Your goal :: Nothing below is to be printed except the lines between the line holding "focal_35mm: 102" and the line holding "f_number: 5", inclusive, each exactly as it appears.

(Dataset entries)

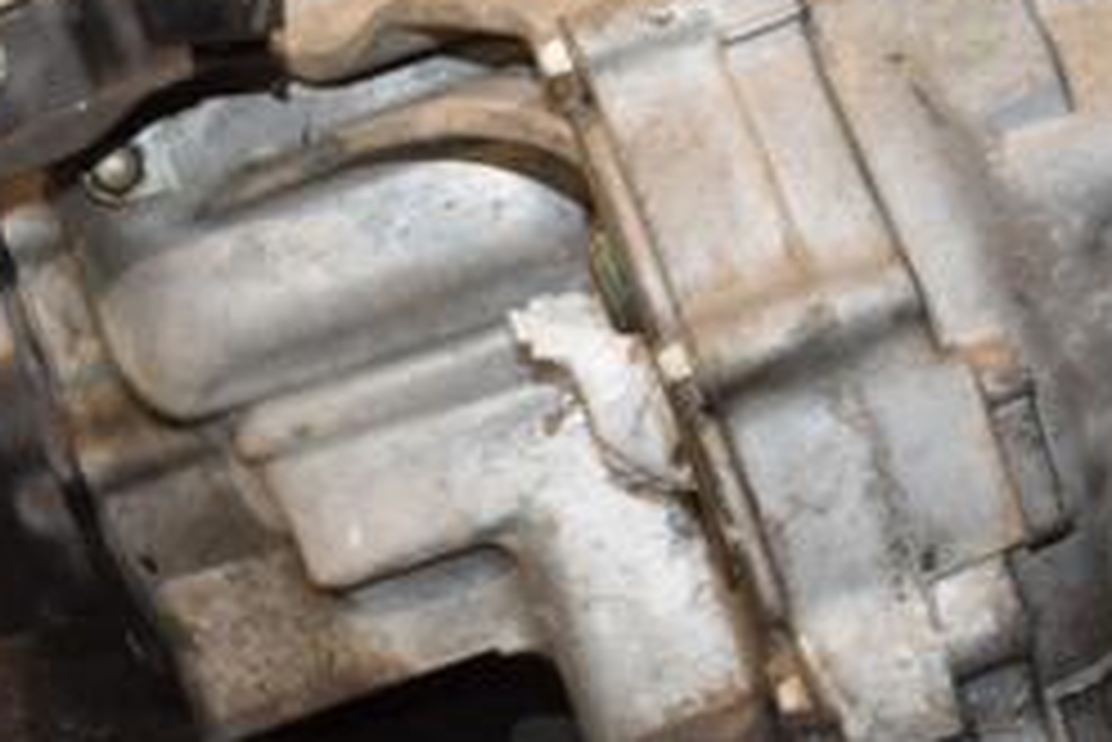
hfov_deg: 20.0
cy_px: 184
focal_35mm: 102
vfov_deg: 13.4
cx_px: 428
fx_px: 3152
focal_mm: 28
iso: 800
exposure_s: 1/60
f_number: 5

...

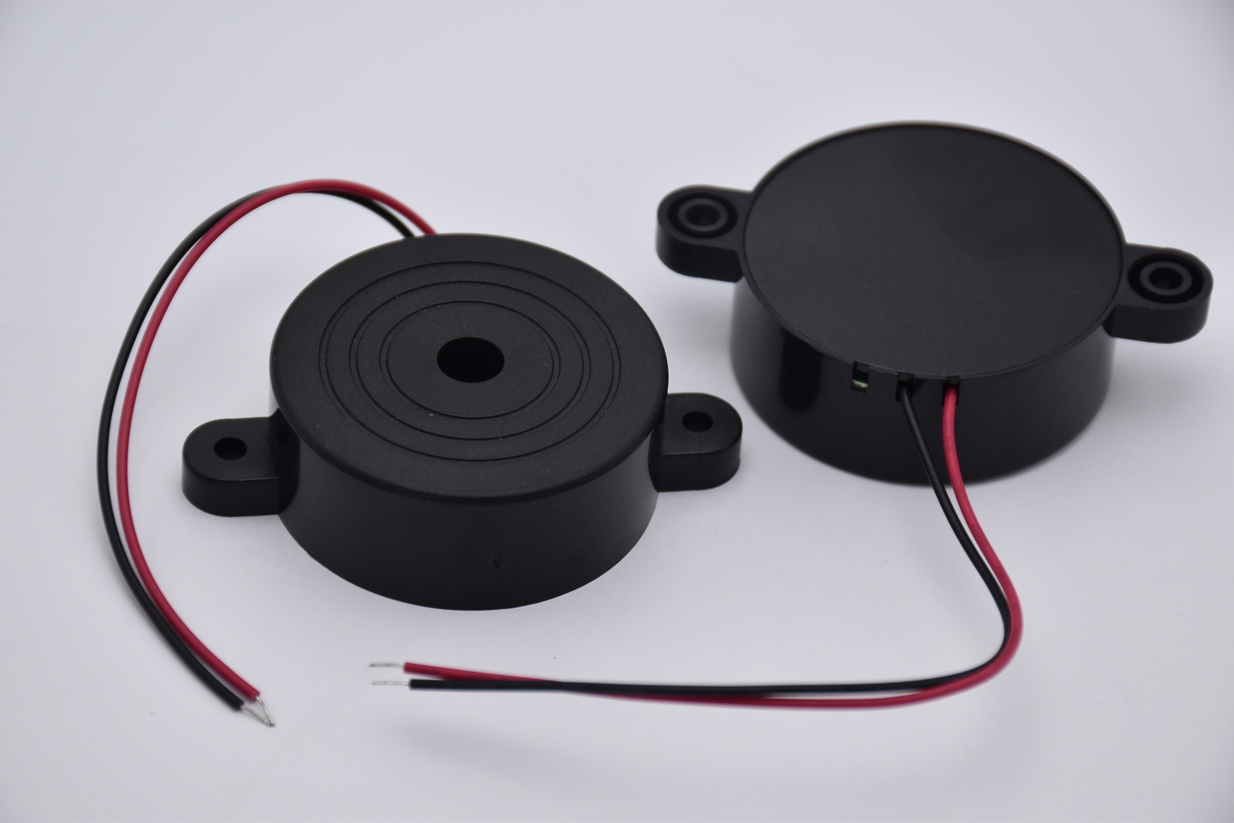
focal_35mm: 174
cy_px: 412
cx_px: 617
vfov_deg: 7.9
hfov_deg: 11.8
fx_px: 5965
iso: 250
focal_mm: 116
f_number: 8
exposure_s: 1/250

Result for this exercise ::
focal_35mm: 102
vfov_deg: 13.4
cx_px: 428
fx_px: 3152
focal_mm: 28
iso: 800
exposure_s: 1/60
f_number: 5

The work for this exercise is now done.